La imponen alianza de cinco mil jugadores con la misma cantidad de NPCs mercenarios se había reducido a más de la mitad desde la motivadora caída del primer piso. Ahora solo quedaban los gremios principales y los NPCs contratados. Un poco más de cuatro mil doscientos integrantes en total, sin contar con los jugadores ya derrotados.

Aunque mantenían la ventaja numérica, cada centímetro que dominaron tuvo un alto costo.

Cada piso al que se enfrentaban parecía estar diseñado para frustrarlos de la forma más cruel posible, el laberinto y las catacumbas fueron uno de los mejores ejemplos de esto. Acostumbrados a la épica de batallas masivas y combates a muerte entre guerreros profesionales. La espera, la monotonía y el aburrimiento que proyectaban esos escenarios resultaron ser totalmente frustrante para los miles de jugadores.

Luego estaban las trampas, noventa porciento de las trampas de la tumba estaban destinadas a estresarlos. Estados alterados, inmovilización, reducciones de estadísticas, se habían informado todo tipo de trampas que eran complementadas no solo con los ataques furtivos de los miembros de Ainz Ooal Gown, sino también de los NPCs que en cualquier otro gremio hubieran sido una molestia menor, pero en esta base de gremio la inteligencia artificial de todas las creaturas programadas presentaban un comportamiento superior al visto en los jefes final de las incursiones en mazmorras.
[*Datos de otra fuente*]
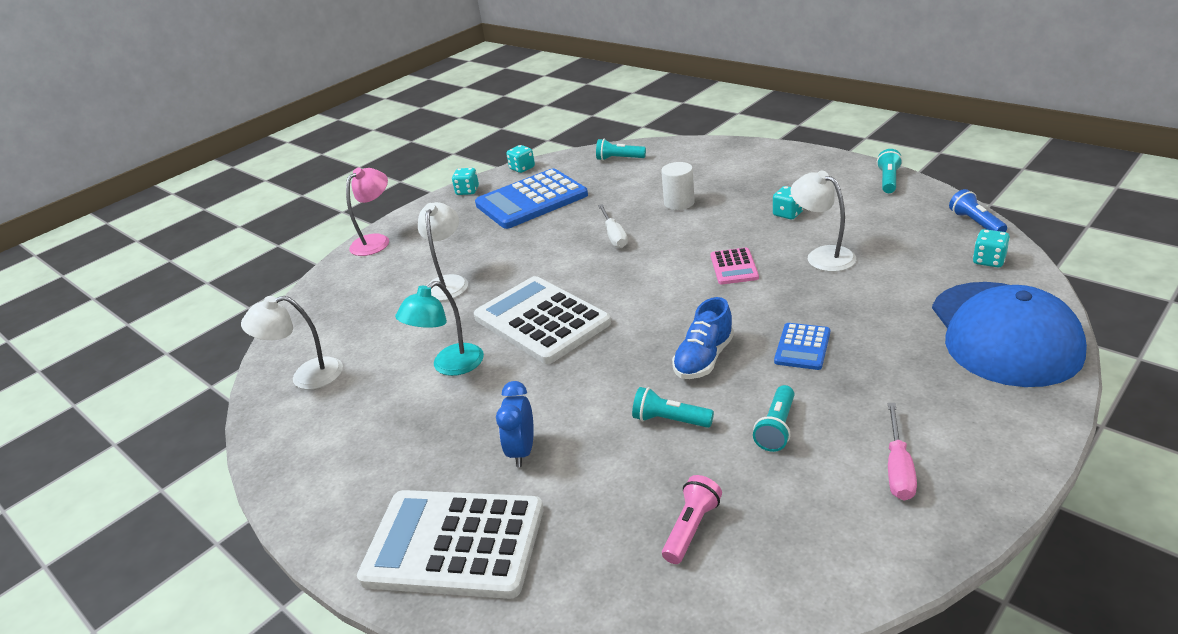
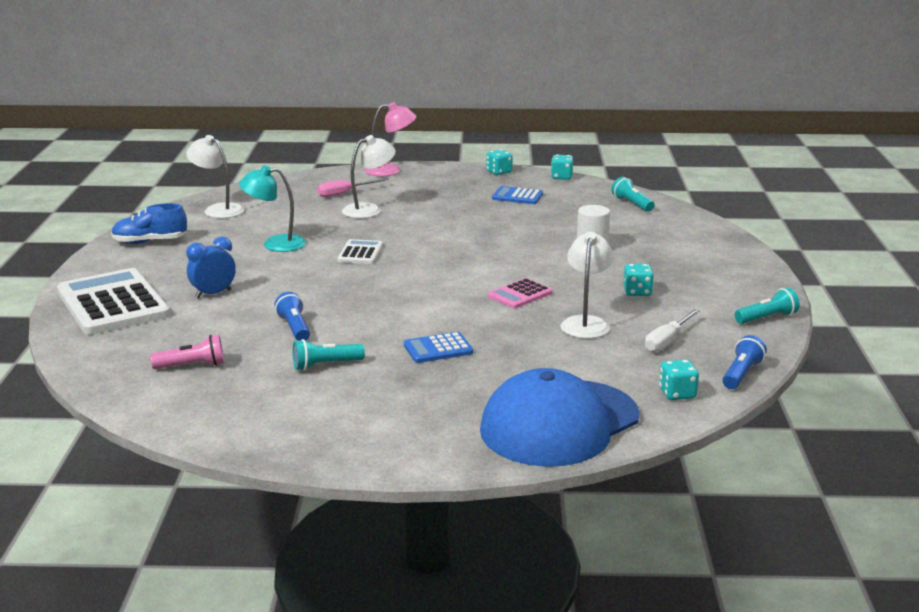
camera: 45 degrees right, 10 degrees down
(531, 200) = (517, 196): blue calculator -> blue calculator, size x0.48
(541, 320) = (360, 253): white calculator -> white calculator, size x0.48
(614, 236) = (506, 240): white screwdriver -> white screwdriver (667, 341)
(670, 420) = (294, 328): turquoise flashlight -> blue flashlight
(704, 359) = (379, 319): blue shoe -> blue shoe (150, 242)
(898, 468) = (325, 418): pink screwdriver -> pink screwdriver (344, 193)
Todos los factores se acumularon hasta llegar al punto en el que los nuevos grupos de ingreso a la tumba se apresuraban hacia el siguiente objetivo para poder avanzar un poco más, morir y poder finalmente retirarse sin temar represalias.
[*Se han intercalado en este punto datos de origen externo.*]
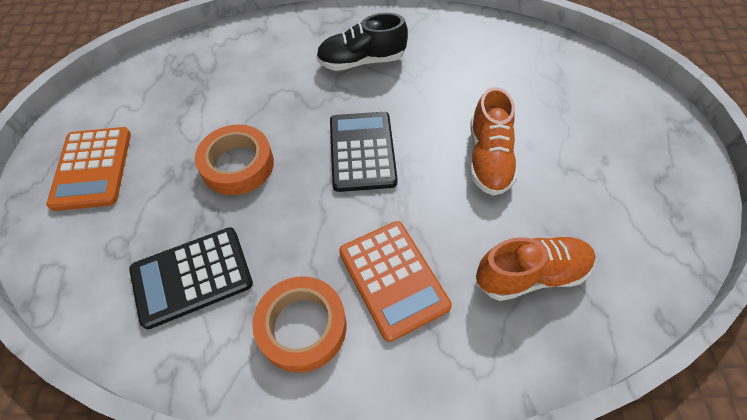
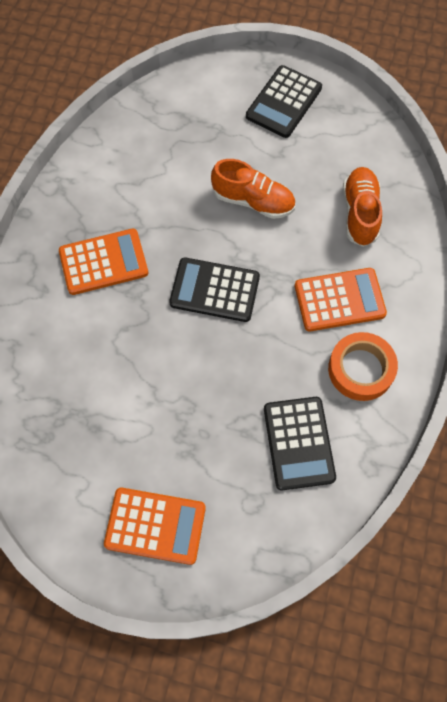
camera: 75 degrees left, 10 degrees up
(237, 165) = (195, 393): orange tape -> none
(362, 61) = (103, 262): black shoe -> orange calculator
(640, 155) = (283, 102): none -> black calculator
El estado de ánimo de la alianza no podría volverse peor. La motivación y el objetivo de generar el compañerismo entre sus gremios ahora se veía lejano, la unica razon por la que los demas jugadores no se habian revelado contra sus lideres fue por la confianza que les tubieron. Pero esto no podria durar para siempre, y Tanaka lo sabía.

Ahora la pregunta que ocupaba su mente era la siguiente. ¿Los jugadores de la alianza se cansarían de todo esto y se desconectarían en forma de protesta contra sus líderes? O ¿logran ellos derivar al maligno Ainz Ooal Gown?

Una nueva discusión se inició sobre la mesa mando. Con la falta de progreso y la descoordinación evidenciada, a Tanaka no le gustaban sus predicciones.


...


NOTA:

Creo que termine este capítulo un poco más rápido que los anteriores.

¿Acaso subí un nivel de mi clase [Escritor]?

No. No lo creo, solo tuve más tiempo que antes.

Gracias por leer, espero que te haya gustado y hasta luego.